Start of SELECTED EXCERPT

# How do I replace termite damaged top plate under trusses on a load bearing wall?



## mark942 (Feb 2, 2008)

2x4 temp wall. Or top plate supported with a few posts & hydraulic jacks. Depends how long your going to need to be working. :thumbsup:


----------



## Termite (Apr 13, 2008)

Yes, you'll have to frame a temporary bearing wall as close as reasonably possible to the damaged wall. You'll then be able to cut out the damaged portions and replace them. If the ends of the studs have any damage at all I'd suggest sistering a new full-length stud up against the damaged ones. Be sure to overlap your top plates at least 24" to retain the plate's tensile strength along the length of the entire wall...No butt joints without the other plate overlapping...Nail both plates together. If you have any material left after the termites go you, I'd suggest nailing the exterior sheathing to the top plate at 6" o.c.


----------



## AtlanticWBConst. (May 12, 2006)

End of SELECTED EXCERPT

▸ REQUIRED WORK
- 1) Which usernames head the posts in the termite-damage thread?
- 2) Can you duplicate the termite-damage thread from "## Termite (Apr" up to and including "(May 12, 2006)"?
These items have no connection to the termite-damage thread.

Start of EXTRACTED DATA

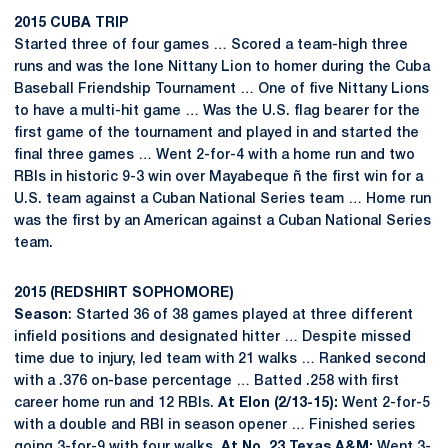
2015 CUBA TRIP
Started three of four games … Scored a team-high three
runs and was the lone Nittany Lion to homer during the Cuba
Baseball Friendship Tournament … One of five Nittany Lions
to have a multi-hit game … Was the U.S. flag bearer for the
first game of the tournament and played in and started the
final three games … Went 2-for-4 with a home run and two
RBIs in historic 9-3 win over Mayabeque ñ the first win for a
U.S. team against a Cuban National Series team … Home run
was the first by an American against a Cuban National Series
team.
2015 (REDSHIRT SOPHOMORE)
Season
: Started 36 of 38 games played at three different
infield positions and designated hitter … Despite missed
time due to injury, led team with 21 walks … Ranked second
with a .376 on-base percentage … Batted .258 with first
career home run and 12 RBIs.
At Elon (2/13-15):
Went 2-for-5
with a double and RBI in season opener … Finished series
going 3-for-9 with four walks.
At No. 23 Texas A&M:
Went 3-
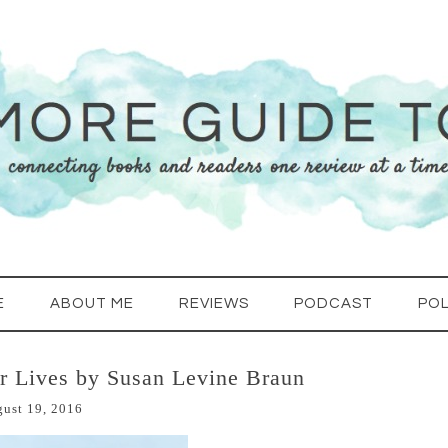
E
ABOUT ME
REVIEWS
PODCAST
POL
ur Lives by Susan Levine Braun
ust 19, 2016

End of EXTRACTED DATA

▸ RESULTS IN ORDER
- 1) mark942, Termite, AtlanticWBConst.

- 2)
## Termite (Apr 13, 2008)

Yes, you'll have to frame a temporary bearing wall as close as reasonably possible to the damaged wall. You'll then be able to cut out the damaged portions and replace them. If the ends of the studs have any damage at all I'd suggest sistering a new full-length stud up against the damaged ones. Be sure to overlap your top plates at least 24" to retain the plate's tensile strength along the length of the entire wall...No butt joints without the other plate overlapping...Nail both plates together. If you have any material left after the termites go you, I'd suggest nailing the exterior sheathing to the top plate at 6" o.c.


----------



## AtlanticWBConst. (May 12, 2006)